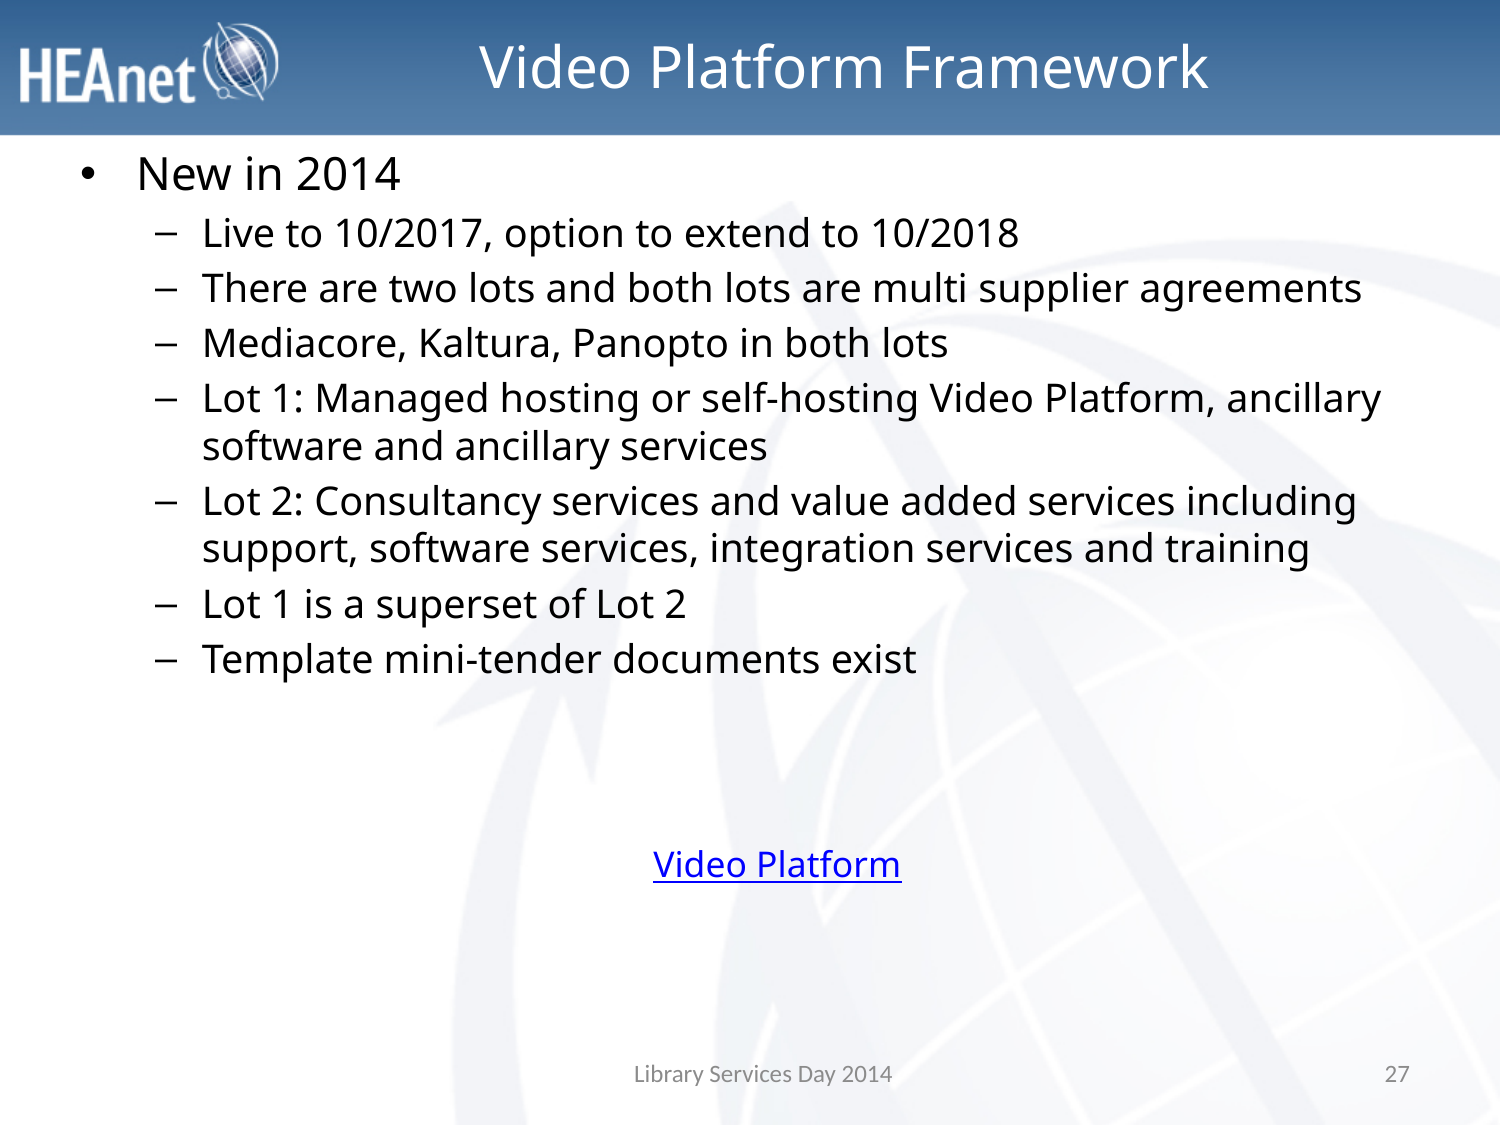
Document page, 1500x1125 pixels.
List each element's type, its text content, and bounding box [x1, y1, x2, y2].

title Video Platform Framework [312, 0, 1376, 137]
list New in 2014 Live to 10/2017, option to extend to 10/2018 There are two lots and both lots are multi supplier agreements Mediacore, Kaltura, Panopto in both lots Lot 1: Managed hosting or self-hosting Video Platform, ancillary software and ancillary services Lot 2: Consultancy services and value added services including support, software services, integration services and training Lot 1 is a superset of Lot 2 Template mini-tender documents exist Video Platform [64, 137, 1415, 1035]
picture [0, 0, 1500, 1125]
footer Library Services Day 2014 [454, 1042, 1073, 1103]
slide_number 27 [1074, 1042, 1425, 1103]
______________________________
● Exercise requirements: Would you transcribe all of the data exactly, omitting any pictures?

● Task answer:
Document page, 1500x1125 pixels.
List each element's type, its text content, and bounding box [x1, y1, x2, y2].

title Video Platform Framework [312, 0, 1376, 137]
list New in 2014 Live to 10/2017, option to extend to 10/2018 There are two lots and both lots are multi supplier agreements Mediacore, Kaltura, Panopto in both lots Lot 1: Managed hosting or self-hosting Video Platform, ancillary software and ancillary services Lot 2: Consultancy services and value added services including support, software services, integration services and training Lot 1 is a superset of Lot 2 Template mini-tender documents exist Video Platform [64, 137, 1415, 1035]
picture [0, 0, 1500, 1125]
footer Library Services Day 2014 [454, 1042, 1073, 1103]
slide_number 27 [1074, 1042, 1425, 1103]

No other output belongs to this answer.